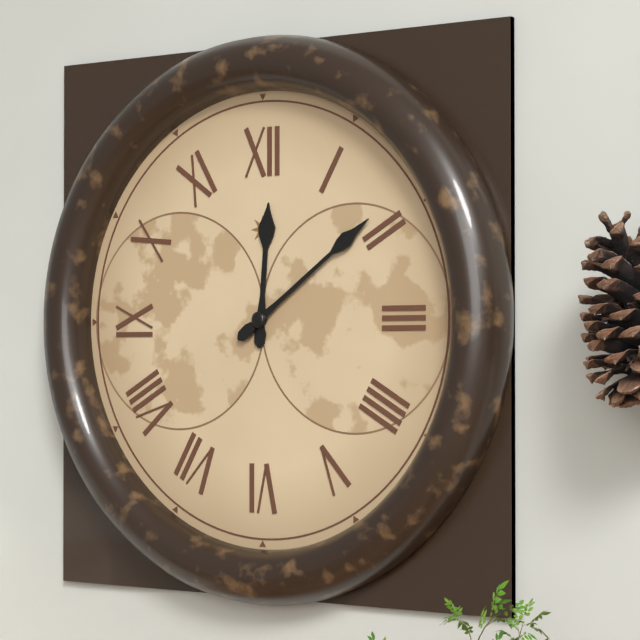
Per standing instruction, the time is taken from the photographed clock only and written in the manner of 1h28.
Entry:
------------------------------------
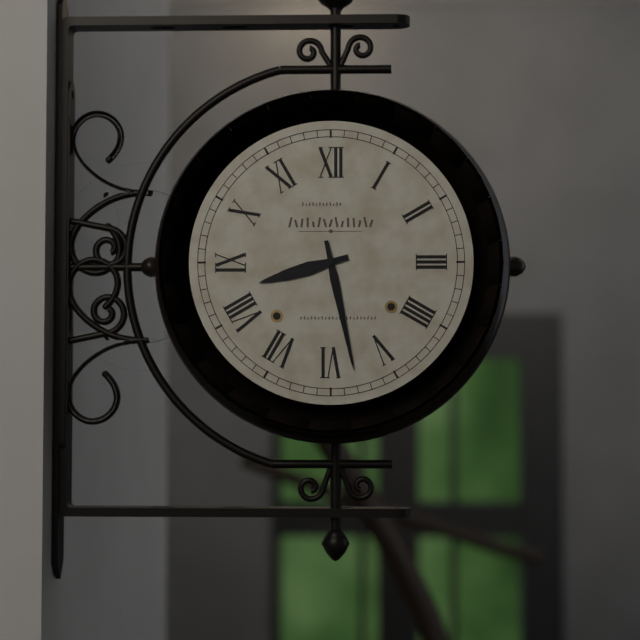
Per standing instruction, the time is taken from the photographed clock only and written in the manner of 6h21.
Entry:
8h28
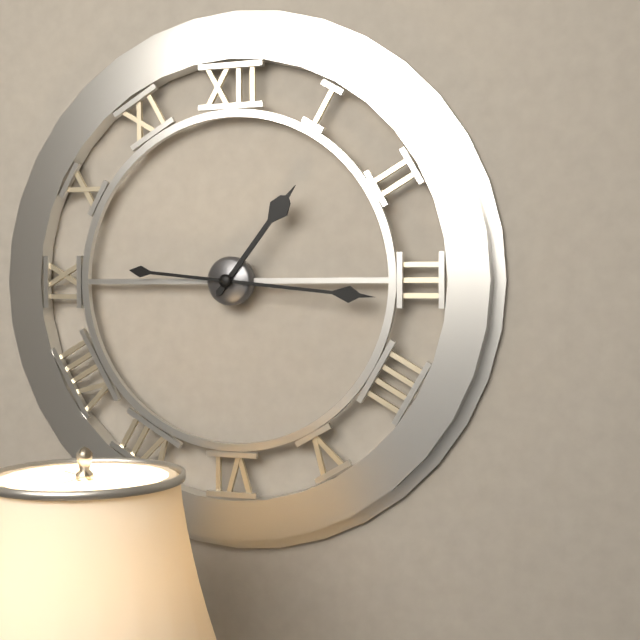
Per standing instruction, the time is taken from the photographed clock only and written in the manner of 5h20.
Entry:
------------------------------------
Pick out each line of the records above containing the word "photographed" and copy those lines.

### OUTPUT FOR THIS TASK
Per standing instruction, the time is taken from the photographed clock only and written in the manner of 1h28.
Per standing instruction, the time is taken from the photographed clock only and written in the manner of 6h21.
Per standing instruction, the time is taken from the photographed clock only and written in the manner of 5h20.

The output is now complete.